Collected data:
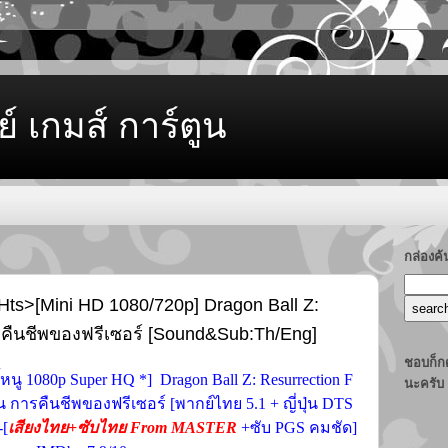
ย์ เกมส์ การ์ตูน
กล่องค
Hts>[Mini HD 1080/720p] Dragon Ball Z:
ารคืนชีพของฟรีเซอร์ [Sound&Sub:Th/Eng]
ชอบก็กด
กขี้หนู 1080p Super HQ *] Dragon Ball Z: Resurrection F
นะครับ
 การคืนชีพของฟรีเซอร์ [พากย์ไทย 5.1 + ญี่ปุ่น DTS
[
เสียงไทย+ซับไทย From MASTER
+ซับ PGS คมชัด]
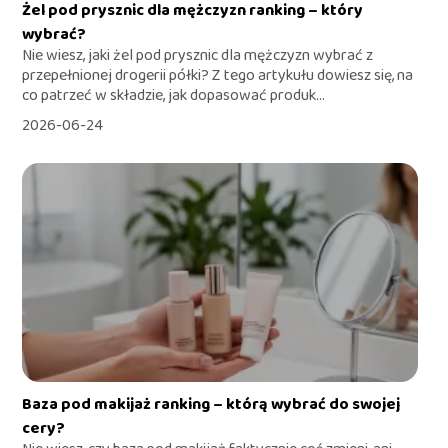
Żel pod prysznic dla mężczyzn ranking – który
wybrać?
Nie wiesz, jaki żel pod prysznic dla mężczyzn wybrać z
przepełnionej drogerii półki? Z tego artykułu dowiesz się, na
co patrzeć w składzie, jak dopasować produk...
2026-06-24
Baza pod makijaż ranking – którą wybrać do swojej
cery?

Brief: Arrange every line of text in the entries above as a JSON list of strings, one string per line, with blank lines omitted. Leave the pictures out.

Answer to the problem:
[
  "ย์ เกมส์ การ์ตูน",
  "กล่องค",
  "Hts>[Mini HD 1080/720p] Dragon Ball Z:",
  "ารคืนชีพของฟรีเซอร์ [Sound&Sub:Th/Eng]",
  "ชอบก็กด",
  "กขี้หนู 1080p Super HQ *] Dragon Ball Z: Resurrection F",
  "นะครับ",
  " การคืนชีพของฟรีเซอร์ [พากย์ไทย 5.1 + ญี่ปุ่น DTS",
  "[",
  "เสียงไทย+ซับไทย From MASTER",
  "+ซับ PGS คมชัด]",
  "Żel pod prysznic dla mężczyzn ranking – który",
  "wybrać?",
  "Nie wiesz, jaki żel pod prysznic dla mężczyzn wybrać z",
  "przepełnionej drogerii półki? Z tego artykułu dowiesz się, na",
  "co patrzeć w składzie, jak dopasować produk...",
  "2026-06-24",
  "Baza pod makijaż ranking – którą wybrać do swojej",
  "cery?"
]